As the first authorised car recycling firm in India, CERO is campaigning for ‘zero discharge, zero waste and zero imports of leftover metal’. Owners of old cars can exchange their vehicle at CERO for a payment based on the weight, make and year of manufacture of the car. CERO also buys cars at auctions. According to CERO, recycling old vehicles is not only good for the environment. It also makes roads safer and reduces the dependency on leftover metal from abroad. India currently still welcomes eight million tons of imported materials each year.
This spring, CERO’s first recycling facility in Greater Noida, just outside of the capital, will reach its maximum capacity of 500 cars per month, little more than a year since it opened. The company, which covers an area of two hectares, also has equipment for recycling buses, lorries and consumer goods. It is not by chance that the decision was taken to open the country’s first recycling facility in the shadow of the smoke-filled city of New Delhi. According to Mahindra Accelo, the region has large numbers of old cars on the road.

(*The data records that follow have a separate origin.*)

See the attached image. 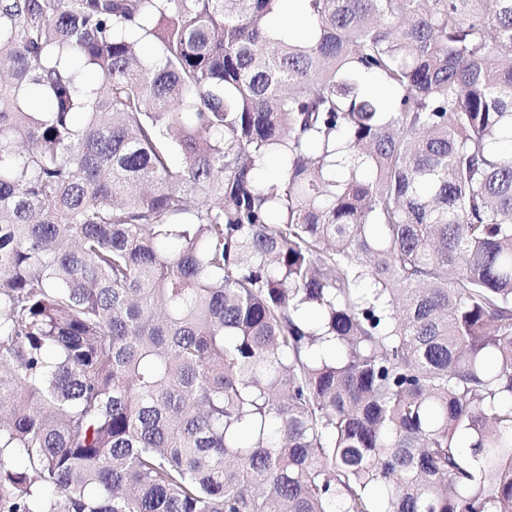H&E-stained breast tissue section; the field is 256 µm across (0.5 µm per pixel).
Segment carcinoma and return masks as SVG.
<instances>
[{
    "label": "carcinoma",
    "mask_w": 512,
    "mask_h": 512,
    "mask_svg": "<svg viewBox=\"0 0 512 512\" xmlns=\"http://www.w3.org/2000/svg\"><path fill=\"white\" fill-rule=\"evenodd\" d=\"M302 2L0 0V512H512V0Z\"/></svg>",
    "instance_id": "carcinoma-1"
}]
</instances>
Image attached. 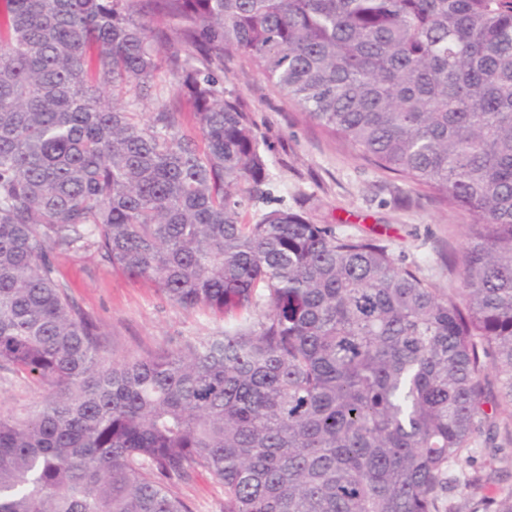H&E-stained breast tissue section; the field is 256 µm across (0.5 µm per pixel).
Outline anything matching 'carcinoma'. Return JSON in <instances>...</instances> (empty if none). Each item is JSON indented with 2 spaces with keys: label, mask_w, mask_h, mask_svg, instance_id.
I'll return each instance as SVG.
<instances>
[{
  "label": "carcinoma",
  "mask_w": 512,
  "mask_h": 512,
  "mask_svg": "<svg viewBox=\"0 0 512 512\" xmlns=\"http://www.w3.org/2000/svg\"><path fill=\"white\" fill-rule=\"evenodd\" d=\"M230 53L461 217L459 287L245 222L269 173ZM91 248L224 330L105 357L56 273ZM0 369L52 390L0 414V512H192L197 468L222 512H452L489 374L512 409V0H0ZM174 491L191 506L193 512H221L224 490L202 469L195 470L192 479Z\"/></svg>",
  "instance_id": "carcinoma-1"
}]
</instances>
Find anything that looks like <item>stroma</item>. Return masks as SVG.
I'll return each instance as SVG.
<instances>
[{"mask_svg": "<svg viewBox=\"0 0 512 512\" xmlns=\"http://www.w3.org/2000/svg\"><path fill=\"white\" fill-rule=\"evenodd\" d=\"M224 85L242 99L267 158L269 195L249 208V221L272 209L301 207L313 223L376 240L387 247L397 265L418 270L436 287H455L458 275L449 272L444 257L462 250L456 214L415 186L392 180L356 158L311 124L245 58H225ZM57 269L76 303L97 319L114 359L154 354L224 326L222 317L169 303L150 283L127 278L94 251L59 254ZM46 393V388L0 370V413L34 410ZM495 445L512 458V441L499 432L491 439L479 436L472 463L452 468L456 475L481 471L488 478L483 490L487 496L500 486L505 467L503 459L490 454ZM175 493L193 512H221L224 490L204 470H195Z\"/></svg>", "mask_w": 512, "mask_h": 512, "instance_id": "obj_1", "label": "stroma"}]
</instances>
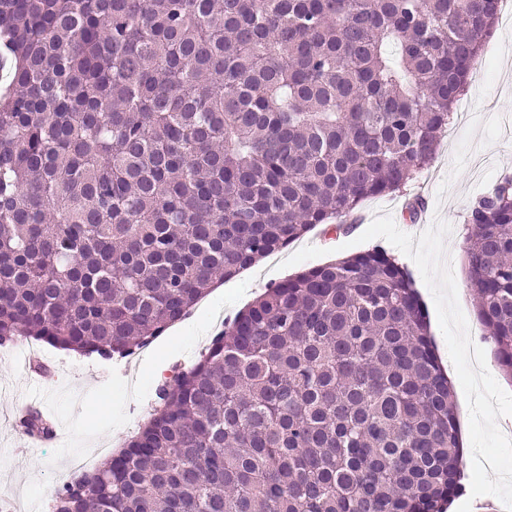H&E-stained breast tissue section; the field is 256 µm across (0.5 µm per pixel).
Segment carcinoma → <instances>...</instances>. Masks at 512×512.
Wrapping results in <instances>:
<instances>
[{
  "label": "carcinoma",
  "instance_id": "1",
  "mask_svg": "<svg viewBox=\"0 0 512 512\" xmlns=\"http://www.w3.org/2000/svg\"><path fill=\"white\" fill-rule=\"evenodd\" d=\"M500 0H0V337L126 358L436 154ZM467 288L512 380V176ZM53 512H445L466 457L412 278L381 248L236 313ZM30 432L50 434L31 408Z\"/></svg>",
  "mask_w": 512,
  "mask_h": 512
}]
</instances>
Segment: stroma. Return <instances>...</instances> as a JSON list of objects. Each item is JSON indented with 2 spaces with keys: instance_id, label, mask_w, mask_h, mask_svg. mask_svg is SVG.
<instances>
[{
  "instance_id": "obj_1",
  "label": "stroma",
  "mask_w": 512,
  "mask_h": 512,
  "mask_svg": "<svg viewBox=\"0 0 512 512\" xmlns=\"http://www.w3.org/2000/svg\"><path fill=\"white\" fill-rule=\"evenodd\" d=\"M498 15L486 38L479 65L468 76L461 98L469 106L467 123L452 121L434 160L392 194L363 202L348 232L323 237L313 231L279 253L225 281L200 300L189 318L172 325L149 348L139 351L135 367L124 359L86 357L43 345L40 358L49 371L30 372L23 359L0 357V506L7 512H50L55 491L76 473L70 457L97 449L122 448L150 419L159 401V382L174 369H188L224 328L225 316L243 309L270 285L313 267V260L288 265L298 250L324 249L326 261L364 251L359 236L375 217L391 215L403 232L417 236L436 219L452 226L446 240L459 305L472 341L485 352L491 375H498L495 347L477 318L475 301L466 286L464 251L467 216L472 201L491 188L500 174L512 170V0ZM427 309L430 333L443 368L453 379L461 426H468L469 407L444 335L433 296L416 264L401 256ZM32 406L58 429L57 440L26 451L27 438L15 418L14 405Z\"/></svg>"
}]
</instances>
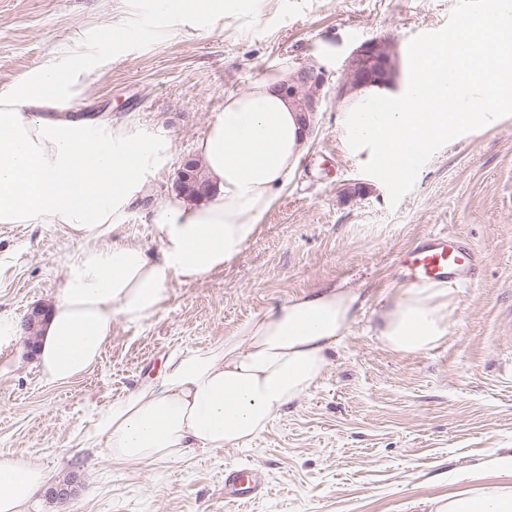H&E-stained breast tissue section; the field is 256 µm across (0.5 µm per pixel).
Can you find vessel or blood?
<instances>
[{
    "mask_svg": "<svg viewBox=\"0 0 512 512\" xmlns=\"http://www.w3.org/2000/svg\"><path fill=\"white\" fill-rule=\"evenodd\" d=\"M474 251L444 235H429L425 244L407 252L402 260L410 282L452 281L462 267L475 262ZM266 475L259 467H231L224 471V500L242 504L262 495Z\"/></svg>",
    "mask_w": 512,
    "mask_h": 512,
    "instance_id": "b4317fda",
    "label": "vessel or blood"
}]
</instances>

Cars arriving at CERO, which are on average fifteen to twenty years old, make two stops on their “end-of-life journey” as the Indians refer to it. First, the bonnet and boot are opened. The battery and spare wheel are removed and then the fluid is drained from the air conditioning. Next, the car is lifted and the dismantler carefully collects the other fluids in separate containers, such as the engine oil, brake and cooling fluids and the oil from the transmission and rear differential. Lastly, other parts such as the engine, transmission and radiator are removed from the car. Any part of the car that is left over goes into the shredder and any useable ferrous and non-ferrous metals are then separated.
Law of large numbers
However conscientiously CERO works, in a gigantic country such as India it is all about numbers. Anyone who does the maths will soon see that even with thirty recycling centres in the country, CERO has far from the capacity needed to play a meaningful role. However, there is hope. As a rule, when there is an increase in scale in India, it almost always happens at a fierce pace. An example of how quickly something can gain pace in this country is the unimaginable rise of the telephone. In the early 1990s, only 0.05% of Indians had a phone. However, by 2016 there were over a billion telephone lines in the country. So there is still hope that CERO will be part of the exponential growth that is so characteristic of India.